Public protests regarding the U.S. Supreme Court’s decision to overturn its nearly 50-year-old Roe v. Wade ruling reached Butler County during the Fourth of July weekend.

A small group of Slippery Rock University students said they had a confrontation with Slippery Rock Mayor Jondavid Longo over messages they wrote in chalk protesting the decision, which gives rights regarding abortion to individual states.

The students had written the messages on the sidewalks along Main Street and Elm Street on Saturday morning prior to the planned Independence Day festivities. The messages were intended as a “silent and peaceful protest for the overturning of Roe v. Wade,” one of the students wrote in an online post.

Following the incident, a war of words between both sides ensued on social media platforms.

The students say Longo approached them with a police officer in the Gateway Park parking lot, where profane gestures were exchanged, according to both the students and Longo.

Longo said he was offended by the group’s placing of upside-down American flags on a veterans memorial site in the borough, and that the event had been planned to be inviting to families and children.

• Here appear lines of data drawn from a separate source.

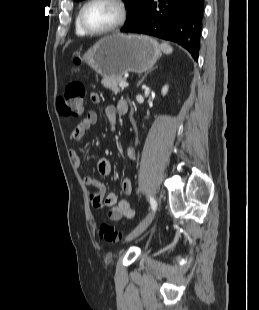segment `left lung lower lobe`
Wrapping results in <instances>:
<instances>
[{
    "label": "left lung lower lobe",
    "instance_id": "0a47b994",
    "mask_svg": "<svg viewBox=\"0 0 259 310\" xmlns=\"http://www.w3.org/2000/svg\"><path fill=\"white\" fill-rule=\"evenodd\" d=\"M204 0H149L140 16L122 32L143 33L174 41L197 60Z\"/></svg>",
    "mask_w": 259,
    "mask_h": 310
}]
</instances>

“That in and of itself on our nation's Independence Day and as a veteran is vulgar to me," he said at a borough council meeting last week. "You cannot fault me for wanting to put on an event that most people in this room participated in and for there to be vulgarities of differing things.”

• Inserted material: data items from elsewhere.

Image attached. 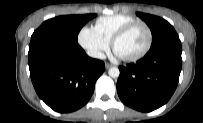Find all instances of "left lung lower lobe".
<instances>
[{
	"label": "left lung lower lobe",
	"mask_w": 203,
	"mask_h": 123,
	"mask_svg": "<svg viewBox=\"0 0 203 123\" xmlns=\"http://www.w3.org/2000/svg\"><path fill=\"white\" fill-rule=\"evenodd\" d=\"M179 39L151 48L136 63L119 67L117 92L127 106L142 112L164 105L174 93L182 67Z\"/></svg>",
	"instance_id": "0a47b994"
}]
</instances>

Both sides have valid points.

The students claim their First Amendment right of free speech was quashed in Longo’s attempts at censorship. Longo says the students had no right to deface public property, especially on a weekend celebrating our nation’s independence.

As a journalist, I totally support freedom of speech, but I don’t condone defacing public property as a means to get the message across.

Think before you hit the button on that post or grab some sidewalk chalk to state your opinion.